At this point the issuing CA may commence creating end use certificates. For many private CAs this generally implies that the issuing CA will create and archive the end use private key as well.

Example

An employee private key and certificate is created thus:

csp CA_ISSUER_2016 issue \
  --type=user \
  --days=528 \
  --digest=SHA512 \
  --keysize=4096 \
  [email protected] \
  --url=mailto:[email protected] \
  "CN=User Name,OU=Employee,O=Harte & Lyne Limited,L=Hamilton,ST=Ontario,C=CA,DC=hamilton,DC=harte-lyne,DC=ca"

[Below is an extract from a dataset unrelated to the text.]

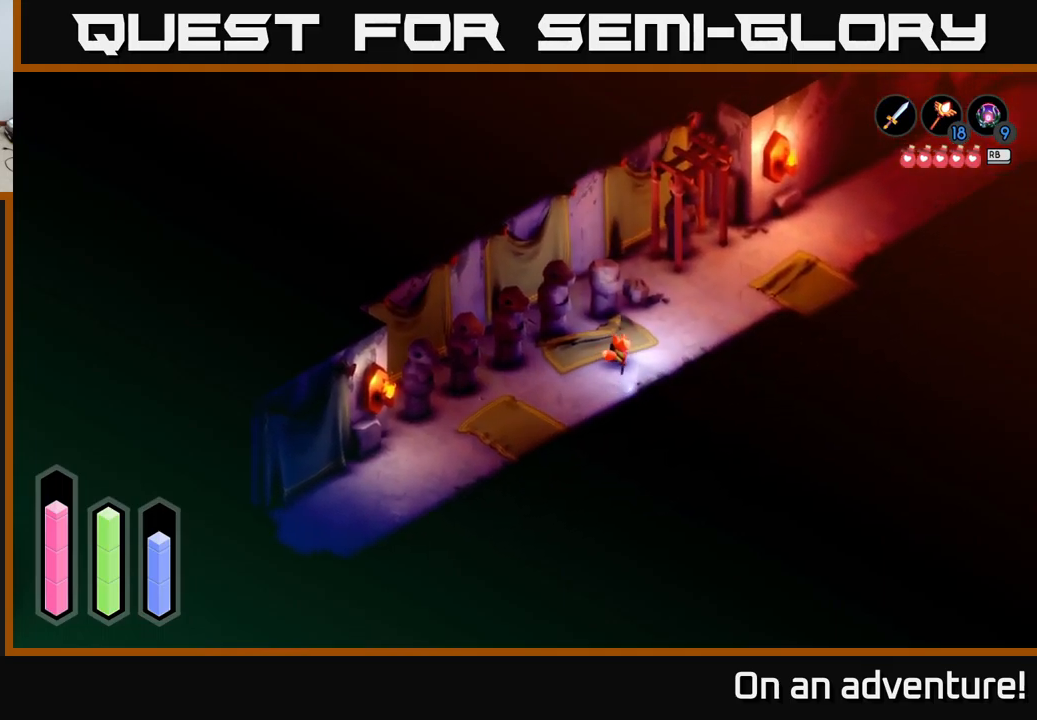
{"buttons": ["A"], "left_stick": "up-right", "right_stick": "center", "events": []}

In these cases distributing the resulting private key:

csp/CA_ISSUER_2016/private/keys/HH.pem

and certificate:

csp/CA_ISSUER_2016/certs/HH.pem

is the responsibility of the CA operator. Generally private keys should be encrypted when created and the two elements should be packaged together for transmission to the end user. Server keys typically are not encrypted and so these must be moved to their hosts via some secure method. Implicit with unencrypted server keys is that the hosts they are installed on must be physically secure from unauthorised access.

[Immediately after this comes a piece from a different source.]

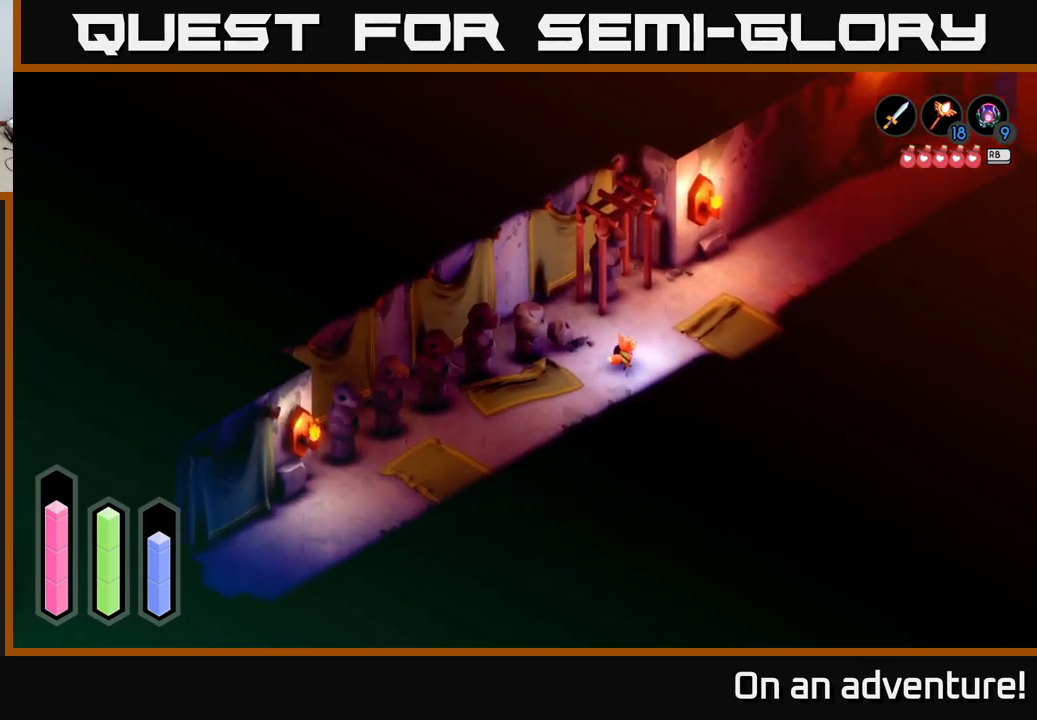
{"buttons": ["A"], "left_stick": "up-right", "right_stick": "center", "events": []}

After each CA management session the operator must regenerate the Certificate Revocation List (CRL) and rebuild the public website. Both of these should be updated every thirty (30) days in any case.

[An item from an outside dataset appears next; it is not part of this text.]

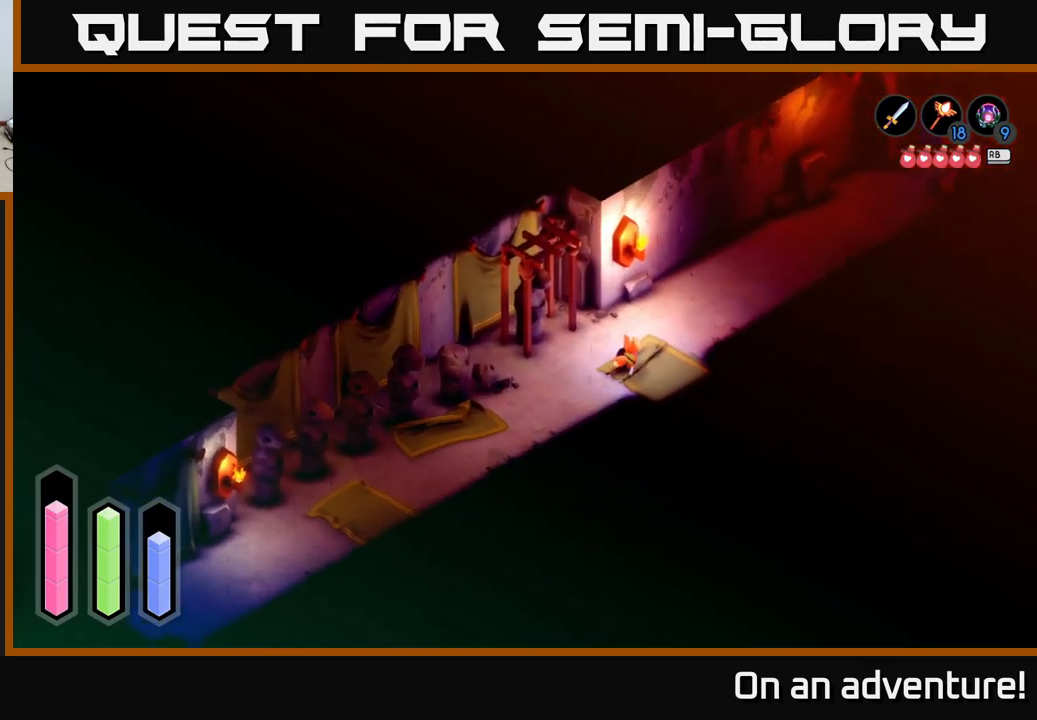
{"buttons": ["A"], "left_stick": "up-right", "right_stick": "center", "events": []}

The directory for outputting the html files can be any directory or device accessible from the host. When no output location is specified on the command line csp defaults to /mnt/floppy. This usually fails.

for CSPCA in CA_ROOT_2016 CA_ISSUER_2016; \
 do  csp $CSPCA gencrl; \
     csp $CSPCA genpublic --export=./public_html/$CSPCA; \
 done;

A most curious error

When signing a new certificate one may encounter the following openssl error:

140128600782664:error:0E06D06C:configuration file routines:
NCONF_get_string:no value:conf_lib.c:335:group=TESTCA name=email_in_dn

This information provided in this error is completely irrelevant to the actual cause. The most frequent cause of this error is attempting to add a certificate to the certificate database (index.txt) where the DN of the new certificate is identical to the DN of a certificate already in the database AND the setting unique_subject=yes is found in index.txt.attr.